AUFGABEN:
- A) Gib aus der Plattenkritik die Stelle von „Von lyrischer Seite“ bis „oder merkwürdig anmutet.“ wortgetreu wieder.
- B) In welcher Sprache sind laut der Plattenkritik die Liedtexte der Band verfasst?

TEXTAUSZUG:
═══

Meine Herren, wie kann man sich bloß so ungeschickt beim Auswählen eines Bandnamens anstellen? Riefenstahl, Leni, urgh! Zwar distanzieren sich die vier Herren in Interviews glaubhaft von dem braunen Sumpf, aber wirklich einleuchten will mir der Sinn dieses für meinen Geschmack zu provokant ausgefallenen Namens nicht.
Nun ja, einen Vorteil birgt dieser dann doch. Alarmiert hört man erstmal ganz genau auf die Texte, die ausnahmslos in Deutsch verfasst wurden. Eigentlich bin ich bei solchen Texten auch immer sehr skeptisch, allein weil die Umsetzung meist verkrampft und das Resultat komisch klingt. Doch ich wurde wirklich überrascht!
Von lyrischer Seite aus macht der Kapelle niemand so schnell etwas vor. Meist ergießen sie sich zwar in Metaphern, jedoch noch in einem gesunden Maß und mit durchaus künstlerischem Können geschrieben. Auf jeden Fall Respekt für eine deutsche Platte, die zu keinem Zeitpunkt peinlich klingt oder merkwürdig anmutet.

═══

ANGEZEIGTE DATEN:
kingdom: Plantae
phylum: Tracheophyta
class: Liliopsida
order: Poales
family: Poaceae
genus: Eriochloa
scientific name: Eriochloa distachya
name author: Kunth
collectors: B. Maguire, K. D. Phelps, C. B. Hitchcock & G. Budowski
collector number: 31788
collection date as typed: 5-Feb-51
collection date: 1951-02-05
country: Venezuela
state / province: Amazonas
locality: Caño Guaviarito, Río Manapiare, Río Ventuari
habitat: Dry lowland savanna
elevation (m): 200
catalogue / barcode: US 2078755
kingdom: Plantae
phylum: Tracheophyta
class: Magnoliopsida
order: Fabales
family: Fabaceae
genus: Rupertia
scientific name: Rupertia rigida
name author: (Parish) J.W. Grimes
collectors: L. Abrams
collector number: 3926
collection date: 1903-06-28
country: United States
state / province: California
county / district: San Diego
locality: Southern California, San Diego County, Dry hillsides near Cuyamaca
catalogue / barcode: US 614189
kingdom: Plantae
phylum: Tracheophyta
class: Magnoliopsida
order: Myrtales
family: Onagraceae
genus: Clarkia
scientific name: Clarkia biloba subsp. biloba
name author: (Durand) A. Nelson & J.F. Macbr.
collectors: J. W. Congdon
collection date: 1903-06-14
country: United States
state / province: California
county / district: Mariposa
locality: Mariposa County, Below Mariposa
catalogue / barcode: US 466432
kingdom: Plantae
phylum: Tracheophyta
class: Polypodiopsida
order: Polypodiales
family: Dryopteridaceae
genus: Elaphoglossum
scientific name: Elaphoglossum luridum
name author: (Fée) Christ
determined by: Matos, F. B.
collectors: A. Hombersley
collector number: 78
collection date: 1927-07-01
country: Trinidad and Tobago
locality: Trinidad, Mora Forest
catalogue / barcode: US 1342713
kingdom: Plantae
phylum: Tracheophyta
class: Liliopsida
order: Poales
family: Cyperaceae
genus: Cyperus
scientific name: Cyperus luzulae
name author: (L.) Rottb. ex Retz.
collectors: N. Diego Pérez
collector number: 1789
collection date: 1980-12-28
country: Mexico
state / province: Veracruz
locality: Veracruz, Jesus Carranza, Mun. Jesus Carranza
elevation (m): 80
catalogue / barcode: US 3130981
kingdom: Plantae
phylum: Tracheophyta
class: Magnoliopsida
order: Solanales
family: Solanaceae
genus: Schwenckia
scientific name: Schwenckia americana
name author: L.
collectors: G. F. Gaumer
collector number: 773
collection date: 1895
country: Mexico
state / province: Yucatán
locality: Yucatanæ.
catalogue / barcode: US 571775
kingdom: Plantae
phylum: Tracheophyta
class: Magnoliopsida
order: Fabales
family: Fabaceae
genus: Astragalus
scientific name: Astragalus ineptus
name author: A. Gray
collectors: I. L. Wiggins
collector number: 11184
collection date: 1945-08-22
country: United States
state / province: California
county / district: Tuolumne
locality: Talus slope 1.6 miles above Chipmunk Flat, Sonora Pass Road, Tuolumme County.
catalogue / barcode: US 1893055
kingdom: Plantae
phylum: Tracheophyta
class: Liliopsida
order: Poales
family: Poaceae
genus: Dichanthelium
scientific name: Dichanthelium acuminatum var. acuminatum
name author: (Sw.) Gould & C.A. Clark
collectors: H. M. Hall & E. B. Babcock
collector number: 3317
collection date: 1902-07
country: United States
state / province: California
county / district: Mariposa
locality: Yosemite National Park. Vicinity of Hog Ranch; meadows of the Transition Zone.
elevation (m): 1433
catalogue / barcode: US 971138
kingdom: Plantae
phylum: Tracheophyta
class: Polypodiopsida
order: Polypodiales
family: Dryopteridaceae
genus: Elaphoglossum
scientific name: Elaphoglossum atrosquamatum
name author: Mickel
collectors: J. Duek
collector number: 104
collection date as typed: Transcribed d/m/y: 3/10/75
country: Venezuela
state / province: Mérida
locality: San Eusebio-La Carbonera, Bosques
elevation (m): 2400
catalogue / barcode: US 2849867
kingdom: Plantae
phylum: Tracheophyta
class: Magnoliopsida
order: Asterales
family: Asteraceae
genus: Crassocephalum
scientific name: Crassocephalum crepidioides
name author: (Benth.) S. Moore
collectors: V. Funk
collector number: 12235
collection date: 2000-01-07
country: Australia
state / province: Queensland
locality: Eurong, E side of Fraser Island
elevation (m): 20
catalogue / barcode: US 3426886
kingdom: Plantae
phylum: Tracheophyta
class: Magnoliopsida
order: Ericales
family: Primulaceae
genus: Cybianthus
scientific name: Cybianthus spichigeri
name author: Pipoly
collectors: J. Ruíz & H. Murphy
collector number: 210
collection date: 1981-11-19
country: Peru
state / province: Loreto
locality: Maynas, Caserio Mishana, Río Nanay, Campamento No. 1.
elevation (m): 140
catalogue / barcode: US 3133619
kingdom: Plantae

═══

LÖSUNGEN:
- A)
Von lyrischer Seite aus macht der Kapelle niemand so schnell etwas vor. Meist ergießen sie sich zwar in Metaphern, jedoch noch in einem gesunden Maß und mit durchaus künstlerischem Können geschrieben. Auf jeden Fall Respekt für eine deutsche Platte, die zu keinem Zeitpunkt peinlich klingt oder merkwürdig anmutet.

- B) Die Liedtexte sind ausnahmslos auf Deutsch verfasst.